Share capital or capital stock (US English) refers to the portion of a company's equity that has been obtained (or will be obtained) by trading stock to a shareholder for cash or an equivalent item of capital value. For example, a company can issue shares in exchange for computer servers, instead of purchasing the servers with cash.
The term has several meanings. In its narrow, classical sense, still commonly used in accounting, share capital comprises the nominal values of all shares issued (that is, the sum of their "par values"). In a wider sense, if the shares have no par value or the allocation price of shares is greater than their par value, the shares are said to be at a premium (called share premium, additional paid-in capital or paid-in capital in excess of par); in that case, the share capital can be said to be the sum of the aforementioned "nominal" share capital and the premium. In the modern law of shares, the "par value" concept has diminished in importance, and share capital can simply be defined as the sum of capital (cash or other assets) the company has received from investors for its shares.

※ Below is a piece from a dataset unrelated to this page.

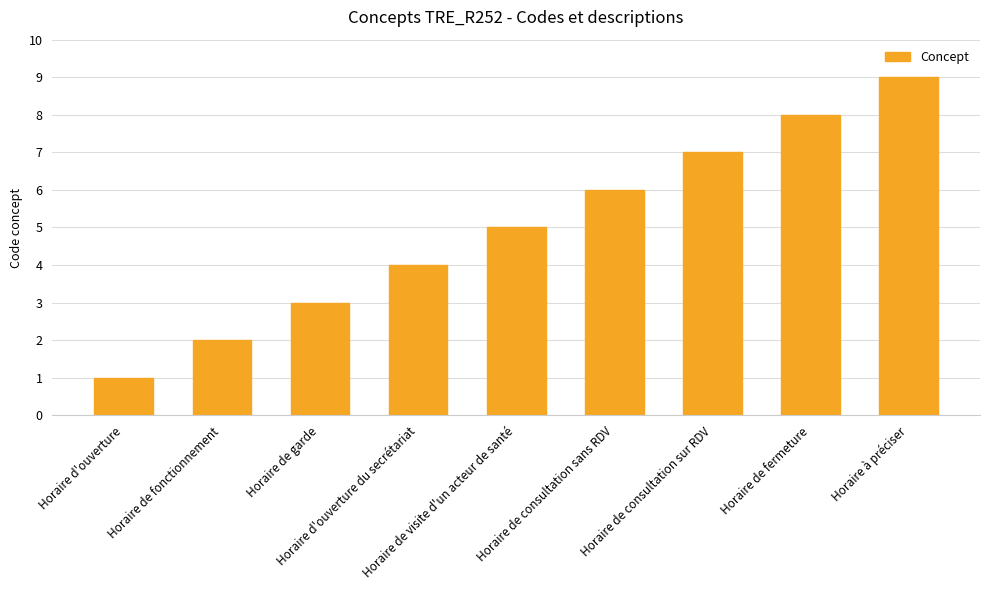

Rank the categories by value from highest to lowest.

Horaire à préciser, Horaire de fermeture, Horaire de consultation sur RDV, Horaire de consultation sans RDV, Horaire de visite d'un acteur de santé, Horaire d'ouverture du secrétariat, Horaire de garde, Horaire de fonctionnement, Horaire d'ouverture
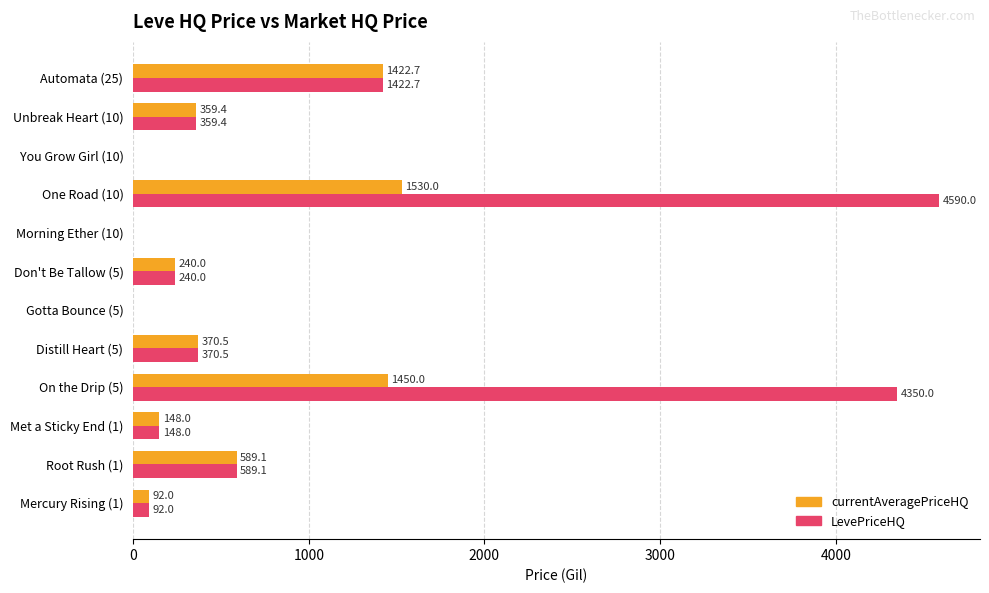

The LevePriceHQ series shows 92.0 at Mercury Rising (1). True or false?

True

Besides its meaning in accounting, described above, "share capital" may also be used to describe the number and types of shares that compose a company's share structure. For an example of the different meanings: a company might have an "outstanding share capital" of 500,000 shares (the "structure" usage); it has received for them a total of 2 million dollars, which in the balance sheet is the "share capital" (the accounting usage).
The legal aspects of share capital are mostly dealt with in a jurisdiction's corporate law system. An example of such an issue is that when a company allocates new shares, it must do so in a way that does not inequitably dilute existing shareholders.
- Authorized share capital is also referred to, at times, as registered capital. It is the total of the share capital which a limited company is allowed (authorised) to issue. It presents the upper boundary for the actually issued share capital.
- Issued share capital is the total of the share capital issued (allocated) to shareholders. This may be less or equal to the authorised capital. Previously, issued capital comprised common equity shares as well as all preferred shares. But now only irredeemable preferred shares can be shown as part of issued share capital. The shared capital of a company is constantly changing. They company can give out more shares to their shareholders or buy them back, increasing or reducing the issued share capital, respectively. Issued share capital is not affected by the market price of shares. The value of issued capital presented in the financial statements is simply the number of issued shares multiplied by the face value of each share. For example, if a company issues 50,000 shares for $1 and the market price is at $2 per share, the issued share capital would still only be $50,000, and not $100,000.
Issued capital can be subdivided in another way, examining whether it has been paid for by investors:
- Subscribed capital is the portion of the issued capital, which has been subscribed by all the investors including the public. This may be less than the issued share capital as there may be capital for which no applications have been received yet ("unsubscribed capital").
- Called up share capital is the total amount of issued capital for which the shareholders are required to pay. This may be less than the subscribed capital as the company may ask shareholders to pay by installments.
- Paid up share capital is the amount of share capital paid by the shareholders. This may be less than the called up capital as payments may be in instalments ("calls-in-arrears") .
A start-up company can raise finance by selling shares to external investors. This is typically to a venture capitalist. Once the initial investment has been made the company owns the monetary contribution. The shareholder can receive a return on the investments through payments out of profits, known as dividends, or by increases in the value of the company when it is sold. The shareholder benefits from limited liability, meaning they are only responsible for the money they invested and not for any debts that the company accumulates.
An entrepreneur of the start-up company is very likely to invest in its share capital using cash or personal investments. Ideally, the founding entrepreneur will buy up all of the capital share of the company and solely own the business.